I need to ship some things back to the USA and need some input as to the cheapest yet reliable company to use.


----------



## Phil_expat (Jan 3, 2011)

Another issue is US custom duty. Hope you have documentation to show that the item were originally shipped out of the USA to the Philippines.


----------



## David Sobo (Jan 12, 2016)

I sailed my boat to the Philippines and need to ship some of the stuff I have aboard back to my house in the States. It's all boat stuff so duty shouldn't be an issue as it's all used stuff along with some clothes (used). I can't remember how to spell the name of the boxes that people use to ship things to the PHilippines but they come via ship so take a few months and that would probably be the same for boxes going the other way. I was hoping someone knew a good way to do it.


----------



## galactic (Dec 2, 2014)

For surface cargoes via ship you could try to contact forexworld.us

Where is your boat berthed? 
Better inquire with forwarders near you to minimize cost.

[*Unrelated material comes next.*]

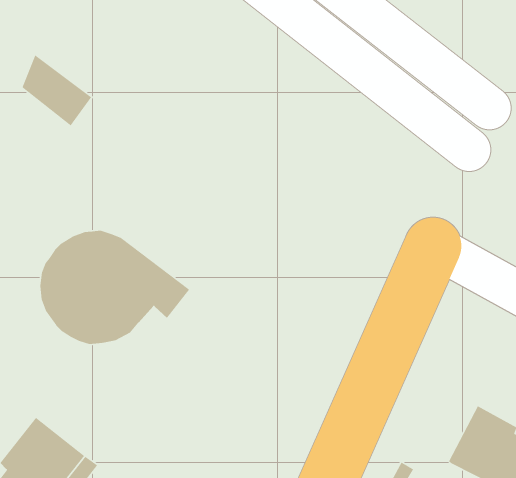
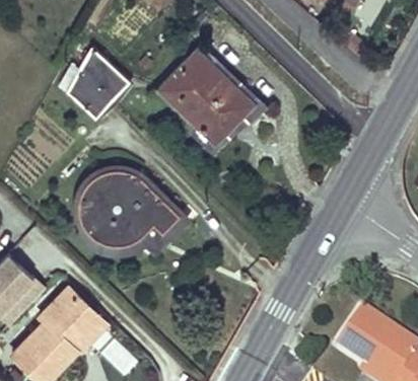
building: none -> [158,49,252,142]
building: none -> [68,69,111,116]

*i'm not affiliated with Forex


----------



## Tukaram (Dec 18, 2014)

Balikbayan boxes are what many of us use to ship things over here. Unfortunately the service is one way only. National bookstore sells boxes labeled as 'balikbayan' boxes... but you cannot get the same price that is available from outside the PI's. 

I have never shipped things back to the US but you will just have to talk to some shipping companies for prices.


----------



## esv1226 (Mar 13, 2014)

Balikbayan boxes are sold in National Bookstore. I sent some stuff back to the US using these boxes, 1 big and 1 small 1 through the post office for more than 15,000 pesos (but I paid more than what I should have I think). Unlike BB from the US to RP, weight is a factor when shipping from RP to US.


----------



## redggie (Jan 15, 2016)

David Sobo said:


> I need to ship some things back to the USA and need some input as to the cheapest yet reliable company to use.


Try manila forwarders. They ship from manila to usa and vice versa. $150 per balikbayan box but there are certain restrictions.

Fedex is Php 16K per 25kg via air freight. LBC is more expensive than fedex.


----------



## Glen48 (Jul 6, 2012)

Need to work out the cost maybe better to forget about it,


----------